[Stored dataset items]
_ _ _

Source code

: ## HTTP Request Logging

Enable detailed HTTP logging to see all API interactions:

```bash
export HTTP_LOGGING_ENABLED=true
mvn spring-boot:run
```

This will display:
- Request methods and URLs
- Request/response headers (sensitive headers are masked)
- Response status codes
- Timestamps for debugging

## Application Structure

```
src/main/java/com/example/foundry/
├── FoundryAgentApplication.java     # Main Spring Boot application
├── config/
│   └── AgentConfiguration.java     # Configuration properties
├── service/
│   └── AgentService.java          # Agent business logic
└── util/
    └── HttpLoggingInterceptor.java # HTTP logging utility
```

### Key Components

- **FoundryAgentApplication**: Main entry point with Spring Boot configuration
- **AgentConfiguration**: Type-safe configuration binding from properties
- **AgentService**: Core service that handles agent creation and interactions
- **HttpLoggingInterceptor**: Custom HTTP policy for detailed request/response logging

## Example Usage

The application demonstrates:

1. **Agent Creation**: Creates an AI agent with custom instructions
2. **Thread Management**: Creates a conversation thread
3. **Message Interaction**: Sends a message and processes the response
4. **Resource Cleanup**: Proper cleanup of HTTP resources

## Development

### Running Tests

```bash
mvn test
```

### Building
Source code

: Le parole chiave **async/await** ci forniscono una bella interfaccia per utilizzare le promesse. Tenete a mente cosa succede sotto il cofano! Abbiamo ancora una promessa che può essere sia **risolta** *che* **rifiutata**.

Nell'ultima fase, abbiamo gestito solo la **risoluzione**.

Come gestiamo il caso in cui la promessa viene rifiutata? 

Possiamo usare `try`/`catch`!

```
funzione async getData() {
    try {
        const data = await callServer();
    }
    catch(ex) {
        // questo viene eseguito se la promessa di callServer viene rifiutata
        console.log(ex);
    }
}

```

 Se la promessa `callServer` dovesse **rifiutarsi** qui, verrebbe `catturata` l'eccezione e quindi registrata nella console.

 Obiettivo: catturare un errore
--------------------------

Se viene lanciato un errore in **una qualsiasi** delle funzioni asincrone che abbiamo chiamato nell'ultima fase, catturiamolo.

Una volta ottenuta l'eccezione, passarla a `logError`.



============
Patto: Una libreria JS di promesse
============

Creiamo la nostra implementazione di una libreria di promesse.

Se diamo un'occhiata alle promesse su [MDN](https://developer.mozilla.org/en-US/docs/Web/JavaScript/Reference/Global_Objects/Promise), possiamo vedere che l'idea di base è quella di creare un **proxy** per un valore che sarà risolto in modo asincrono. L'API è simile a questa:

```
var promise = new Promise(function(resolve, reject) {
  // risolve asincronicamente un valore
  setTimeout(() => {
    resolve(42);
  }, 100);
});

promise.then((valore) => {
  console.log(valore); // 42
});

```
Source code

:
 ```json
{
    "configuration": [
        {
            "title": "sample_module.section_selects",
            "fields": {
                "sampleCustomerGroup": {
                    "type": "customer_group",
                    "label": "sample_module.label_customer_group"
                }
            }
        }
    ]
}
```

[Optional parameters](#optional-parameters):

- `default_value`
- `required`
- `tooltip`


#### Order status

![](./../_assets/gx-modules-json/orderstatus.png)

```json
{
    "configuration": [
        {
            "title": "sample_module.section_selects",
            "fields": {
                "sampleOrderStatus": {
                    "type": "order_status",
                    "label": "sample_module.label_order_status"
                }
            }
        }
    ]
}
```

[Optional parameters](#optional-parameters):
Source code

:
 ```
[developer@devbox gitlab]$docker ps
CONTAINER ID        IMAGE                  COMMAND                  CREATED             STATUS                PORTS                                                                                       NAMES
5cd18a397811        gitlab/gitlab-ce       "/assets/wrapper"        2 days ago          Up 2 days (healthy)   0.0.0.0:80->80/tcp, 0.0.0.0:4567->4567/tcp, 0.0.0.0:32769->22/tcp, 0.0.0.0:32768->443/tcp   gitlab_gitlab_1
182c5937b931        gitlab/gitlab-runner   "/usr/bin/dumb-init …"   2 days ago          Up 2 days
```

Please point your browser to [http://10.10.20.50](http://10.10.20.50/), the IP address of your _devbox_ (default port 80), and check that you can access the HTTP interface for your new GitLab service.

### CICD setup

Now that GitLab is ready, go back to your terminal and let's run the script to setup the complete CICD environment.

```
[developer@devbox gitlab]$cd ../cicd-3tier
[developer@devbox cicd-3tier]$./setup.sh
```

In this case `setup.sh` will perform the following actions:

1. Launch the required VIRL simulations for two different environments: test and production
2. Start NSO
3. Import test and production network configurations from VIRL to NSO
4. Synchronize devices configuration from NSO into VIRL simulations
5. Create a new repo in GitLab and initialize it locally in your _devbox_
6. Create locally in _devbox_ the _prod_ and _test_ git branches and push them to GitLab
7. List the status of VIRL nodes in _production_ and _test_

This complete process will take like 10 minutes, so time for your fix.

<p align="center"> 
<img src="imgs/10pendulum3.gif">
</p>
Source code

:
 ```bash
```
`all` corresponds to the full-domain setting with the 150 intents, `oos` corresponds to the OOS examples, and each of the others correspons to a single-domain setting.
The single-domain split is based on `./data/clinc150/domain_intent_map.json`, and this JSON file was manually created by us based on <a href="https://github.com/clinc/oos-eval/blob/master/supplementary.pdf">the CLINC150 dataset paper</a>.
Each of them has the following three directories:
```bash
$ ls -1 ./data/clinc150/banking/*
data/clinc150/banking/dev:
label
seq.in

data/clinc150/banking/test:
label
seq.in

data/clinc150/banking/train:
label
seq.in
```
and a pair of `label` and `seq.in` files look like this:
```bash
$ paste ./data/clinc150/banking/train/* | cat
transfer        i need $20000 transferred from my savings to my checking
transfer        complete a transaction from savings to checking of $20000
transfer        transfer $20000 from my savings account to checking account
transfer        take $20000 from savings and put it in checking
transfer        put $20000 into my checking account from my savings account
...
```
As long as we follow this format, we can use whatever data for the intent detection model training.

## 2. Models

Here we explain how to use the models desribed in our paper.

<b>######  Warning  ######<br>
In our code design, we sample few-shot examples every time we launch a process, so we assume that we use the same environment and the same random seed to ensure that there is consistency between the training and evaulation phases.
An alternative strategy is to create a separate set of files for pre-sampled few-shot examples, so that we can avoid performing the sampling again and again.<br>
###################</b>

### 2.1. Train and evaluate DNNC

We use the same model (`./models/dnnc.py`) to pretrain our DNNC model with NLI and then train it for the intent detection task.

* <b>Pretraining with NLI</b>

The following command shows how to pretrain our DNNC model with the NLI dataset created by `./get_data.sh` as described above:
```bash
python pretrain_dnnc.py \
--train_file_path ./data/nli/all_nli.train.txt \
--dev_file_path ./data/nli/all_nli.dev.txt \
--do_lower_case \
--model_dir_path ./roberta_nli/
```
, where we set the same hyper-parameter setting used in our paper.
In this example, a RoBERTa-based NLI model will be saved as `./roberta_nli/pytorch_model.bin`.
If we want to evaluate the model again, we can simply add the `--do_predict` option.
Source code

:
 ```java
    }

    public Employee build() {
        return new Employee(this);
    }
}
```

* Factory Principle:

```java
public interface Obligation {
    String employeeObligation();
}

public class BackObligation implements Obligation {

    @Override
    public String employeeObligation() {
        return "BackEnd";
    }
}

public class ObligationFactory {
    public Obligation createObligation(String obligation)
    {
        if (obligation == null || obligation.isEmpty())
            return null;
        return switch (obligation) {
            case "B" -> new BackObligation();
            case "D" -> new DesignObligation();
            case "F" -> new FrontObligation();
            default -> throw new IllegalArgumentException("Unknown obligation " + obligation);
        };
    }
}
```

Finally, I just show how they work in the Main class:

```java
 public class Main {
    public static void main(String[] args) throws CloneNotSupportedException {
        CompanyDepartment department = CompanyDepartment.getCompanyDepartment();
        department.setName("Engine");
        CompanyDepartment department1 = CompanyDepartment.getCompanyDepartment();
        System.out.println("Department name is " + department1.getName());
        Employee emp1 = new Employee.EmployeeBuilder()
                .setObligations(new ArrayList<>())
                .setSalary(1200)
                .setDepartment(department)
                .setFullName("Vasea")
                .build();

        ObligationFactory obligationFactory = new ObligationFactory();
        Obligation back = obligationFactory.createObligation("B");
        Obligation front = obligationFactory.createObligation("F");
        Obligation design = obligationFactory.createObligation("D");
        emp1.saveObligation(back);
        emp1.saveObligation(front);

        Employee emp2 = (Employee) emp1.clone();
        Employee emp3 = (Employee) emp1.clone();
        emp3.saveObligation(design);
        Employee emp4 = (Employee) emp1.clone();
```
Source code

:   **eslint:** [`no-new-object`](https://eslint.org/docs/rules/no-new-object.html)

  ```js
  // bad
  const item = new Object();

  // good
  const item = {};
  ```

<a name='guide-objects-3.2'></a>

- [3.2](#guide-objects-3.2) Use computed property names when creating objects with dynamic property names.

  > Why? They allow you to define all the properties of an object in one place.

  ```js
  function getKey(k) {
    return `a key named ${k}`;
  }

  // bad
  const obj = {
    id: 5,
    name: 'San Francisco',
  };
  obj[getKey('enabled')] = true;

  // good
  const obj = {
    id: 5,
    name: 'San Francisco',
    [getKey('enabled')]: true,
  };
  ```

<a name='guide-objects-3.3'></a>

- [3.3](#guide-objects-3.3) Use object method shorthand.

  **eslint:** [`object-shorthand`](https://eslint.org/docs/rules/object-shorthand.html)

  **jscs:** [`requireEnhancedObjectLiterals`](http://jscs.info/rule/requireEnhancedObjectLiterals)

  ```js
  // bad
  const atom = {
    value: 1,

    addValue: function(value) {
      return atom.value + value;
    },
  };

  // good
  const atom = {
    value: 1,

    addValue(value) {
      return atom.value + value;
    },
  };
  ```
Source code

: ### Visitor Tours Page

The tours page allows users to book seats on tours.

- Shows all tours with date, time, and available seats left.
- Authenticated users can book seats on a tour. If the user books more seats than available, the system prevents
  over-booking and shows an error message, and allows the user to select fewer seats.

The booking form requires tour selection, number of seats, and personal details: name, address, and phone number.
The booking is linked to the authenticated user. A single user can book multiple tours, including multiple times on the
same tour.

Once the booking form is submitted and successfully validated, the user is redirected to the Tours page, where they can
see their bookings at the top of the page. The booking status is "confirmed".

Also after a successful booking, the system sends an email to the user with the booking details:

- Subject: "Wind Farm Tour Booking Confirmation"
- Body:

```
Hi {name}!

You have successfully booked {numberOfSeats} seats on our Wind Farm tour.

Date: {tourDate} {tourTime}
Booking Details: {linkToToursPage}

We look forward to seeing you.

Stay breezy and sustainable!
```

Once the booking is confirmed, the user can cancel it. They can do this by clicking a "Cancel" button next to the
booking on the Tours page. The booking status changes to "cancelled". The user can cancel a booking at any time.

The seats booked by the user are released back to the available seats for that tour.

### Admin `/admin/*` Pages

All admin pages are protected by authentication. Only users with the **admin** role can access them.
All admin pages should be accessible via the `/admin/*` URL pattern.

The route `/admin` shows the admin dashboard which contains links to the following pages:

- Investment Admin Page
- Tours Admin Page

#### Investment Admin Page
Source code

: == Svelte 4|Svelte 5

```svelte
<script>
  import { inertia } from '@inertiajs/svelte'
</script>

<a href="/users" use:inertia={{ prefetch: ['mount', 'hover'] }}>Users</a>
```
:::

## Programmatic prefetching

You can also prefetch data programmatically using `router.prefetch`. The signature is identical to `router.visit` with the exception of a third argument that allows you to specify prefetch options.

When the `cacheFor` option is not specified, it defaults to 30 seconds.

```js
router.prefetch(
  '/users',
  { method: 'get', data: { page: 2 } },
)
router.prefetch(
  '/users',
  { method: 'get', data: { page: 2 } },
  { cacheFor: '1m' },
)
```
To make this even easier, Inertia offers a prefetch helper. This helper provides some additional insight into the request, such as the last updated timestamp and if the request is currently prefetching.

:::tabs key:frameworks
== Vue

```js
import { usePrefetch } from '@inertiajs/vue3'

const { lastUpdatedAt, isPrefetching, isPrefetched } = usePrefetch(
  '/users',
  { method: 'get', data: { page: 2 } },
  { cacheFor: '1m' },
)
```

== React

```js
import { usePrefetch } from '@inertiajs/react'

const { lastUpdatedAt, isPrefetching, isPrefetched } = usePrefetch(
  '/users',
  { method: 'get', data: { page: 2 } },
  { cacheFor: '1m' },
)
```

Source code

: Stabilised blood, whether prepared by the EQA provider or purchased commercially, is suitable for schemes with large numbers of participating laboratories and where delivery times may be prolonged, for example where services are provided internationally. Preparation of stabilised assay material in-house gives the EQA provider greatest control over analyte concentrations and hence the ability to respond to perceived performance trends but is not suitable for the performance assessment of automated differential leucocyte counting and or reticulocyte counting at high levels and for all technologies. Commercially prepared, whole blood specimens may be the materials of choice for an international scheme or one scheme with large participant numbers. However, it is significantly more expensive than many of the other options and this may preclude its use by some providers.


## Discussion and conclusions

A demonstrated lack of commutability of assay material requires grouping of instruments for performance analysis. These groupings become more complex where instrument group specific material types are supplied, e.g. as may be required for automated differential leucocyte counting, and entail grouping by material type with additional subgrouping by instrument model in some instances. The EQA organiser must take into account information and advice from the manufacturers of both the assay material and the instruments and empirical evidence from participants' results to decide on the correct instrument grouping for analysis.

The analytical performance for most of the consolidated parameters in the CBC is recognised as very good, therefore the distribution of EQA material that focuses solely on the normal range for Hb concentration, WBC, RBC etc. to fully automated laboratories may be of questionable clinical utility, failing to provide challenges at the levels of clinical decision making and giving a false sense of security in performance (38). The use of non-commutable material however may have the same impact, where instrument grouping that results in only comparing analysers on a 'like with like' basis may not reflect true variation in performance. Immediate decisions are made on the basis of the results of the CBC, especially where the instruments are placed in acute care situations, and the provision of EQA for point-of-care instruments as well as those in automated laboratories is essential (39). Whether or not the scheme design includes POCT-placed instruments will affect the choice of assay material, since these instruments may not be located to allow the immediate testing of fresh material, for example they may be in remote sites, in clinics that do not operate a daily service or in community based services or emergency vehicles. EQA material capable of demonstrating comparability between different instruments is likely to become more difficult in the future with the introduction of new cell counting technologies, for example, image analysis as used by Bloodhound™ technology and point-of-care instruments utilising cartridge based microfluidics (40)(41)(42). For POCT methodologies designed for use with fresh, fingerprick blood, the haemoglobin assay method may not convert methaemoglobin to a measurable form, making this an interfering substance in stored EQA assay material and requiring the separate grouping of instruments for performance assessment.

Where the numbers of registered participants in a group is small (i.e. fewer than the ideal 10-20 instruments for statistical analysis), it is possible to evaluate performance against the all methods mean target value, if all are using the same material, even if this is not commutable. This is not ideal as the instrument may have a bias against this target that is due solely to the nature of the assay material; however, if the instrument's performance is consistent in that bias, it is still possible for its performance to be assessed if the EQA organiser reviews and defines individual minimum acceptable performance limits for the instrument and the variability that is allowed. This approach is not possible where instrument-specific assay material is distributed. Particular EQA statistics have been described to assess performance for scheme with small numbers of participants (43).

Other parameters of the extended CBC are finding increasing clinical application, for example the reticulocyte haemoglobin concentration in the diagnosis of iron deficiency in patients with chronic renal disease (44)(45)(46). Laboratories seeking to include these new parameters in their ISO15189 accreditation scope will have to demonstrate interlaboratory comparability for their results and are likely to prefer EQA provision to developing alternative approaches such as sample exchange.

_ _ _

- **TASK OBJECTIVE**:
Every line above from the line with "## Application Structure" to the line with "- **AgentConfiguration**: Type-safe" is wanted, ends included; write them out exactly and add no other line.

- **THE COMPLETED TASK**:
## Application Structure

```
src/main/java/com/example/foundry/
├── FoundryAgentApplication.java     # Main Spring Boot application
├── config/
│   └── AgentConfiguration.java     # Configuration properties
├── service/
│   └── AgentService.java          # Agent business logic
└── util/
    └── HttpLoggingInterceptor.java # HTTP logging utility
```

### Key Components

- **FoundryAgentApplication**: Main entry point with Spring Boot configuration
- **AgentConfiguration**: Type-safe configuration binding from properties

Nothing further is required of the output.